SOURCE TEXT ->

    When is gregg’s sentencing I hope everyone that has lost a dime will be at every parole hearing

  6. Dan says:

    Gibbs was a joke. He would always talk about how much money he made and would tell stories about how great his trading was. He fooled alot of people and claimed that he learned everything from Concorde Forex Group led by Don Snellgrove. Snellgrove would always say how great Gibb’s trading was and just follow the CFG method and you could be trading like Gibb’s one day. I guess so, Snellgrove was making a ton of money from the FXCM rebates on all of those trades that Gibbs shot off without even knowing how to trade. CFG is still in business but not sure how. This is the second guy that has been prosecuted after claiming that CFG was how they learned to trade.

  7. Gary says:

    The correct prototol in conducting a business of this nature is as follows: All placements received must go into Bank Account A. From Account A they are placed into a trading account with a recognized broker. As the account is traded, all earnings (if any) must go into Bank Account B. All monies paid to the clients and trader must be taken ONLY from Account B. If they’re no earnings, no one gets paid including the trader. This is referred to as a “money trail”. This prevents the “ponzi” issue, since no one is paid from new money coming in. The issue with most of these cases is that a trader will take in money and believe that they can provide the intended results with less than they take in. For example, a trader takes in 1 million but believes he can produce the promised return with only 600,000. The trader takes the remaining 400K and uses it personally. Later the trader has a bad trading week or month and needs the extra 400K which is no longer there and begins to use new money to meet the obligation. This appears to be what has happened in the Gibbs case. No matter the intention, an illegal ponzi takes place when new money taken in is used to pay existing clients. The larger issue in the Gibbs case is the use of Promissory Notes to conduct this type of business. The use of Notes plus the co-mingling of funds (all monies in one account) create an illegal business operation.

Page-level text extractions ->

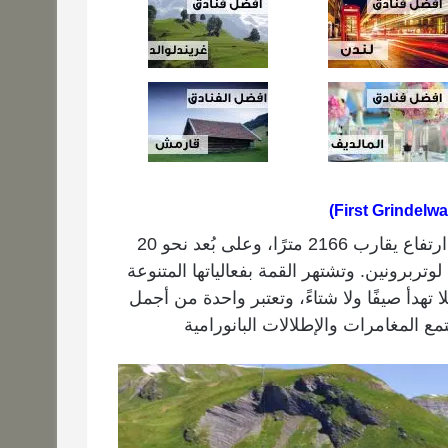
تقع قمة فرست في قرية غريندلوالد بسويسرا على ارتفاع يقارب 2166 مترًا، وعلى بُعد نحو 20
ن 20 كيلومترًا عن وادي لوتربرونين. وتشتهر القمة بفعالياتها المتنوعة
 تهدأ صيفًا ولا شتاءً، وتعتبر واحدة من أجمل
 المغامرات والإطلالات البانورامية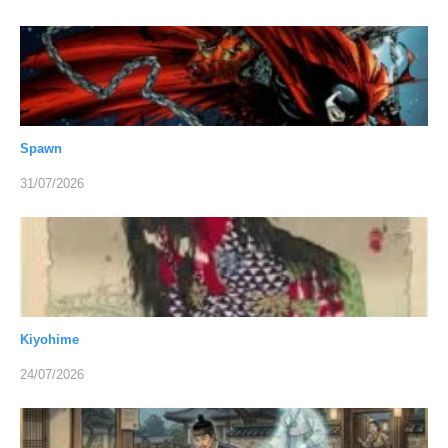
Spawn
31/07/2026
Kiyohime
24/07/2026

QUESTIONS ON THE MATERIAL ->
a – In the source text, who is named as the leader of Concorde Forex Group?
b – Transcribe the source text between "When is gregg’s" and "learned to trade.", inclusive.

EXERCISE SOLUTIONS ->
a – Don Snellgrove

b –
When is gregg’s sentencing I hope everyone that has lost a dime will be at every parole hearing

  6. Dan says:

    Gibbs was a joke. He would always talk about how much money he made and would tell stories about how great his trading was. He fooled alot of people and claimed that he learned everything from Concorde Forex Group led by Don Snellgrove. Snellgrove would always say how great Gibb’s trading was and just follow the CFG method and you could be trading like Gibb’s one day. I guess so, Snellgrove was making a ton of money from the FXCM rebates on all of those trades that Gibbs shot off without even knowing how to trade. CFG is still in business but not sure how. This is the second guy that has been prosecuted after claiming that CFG was how they learned to trade.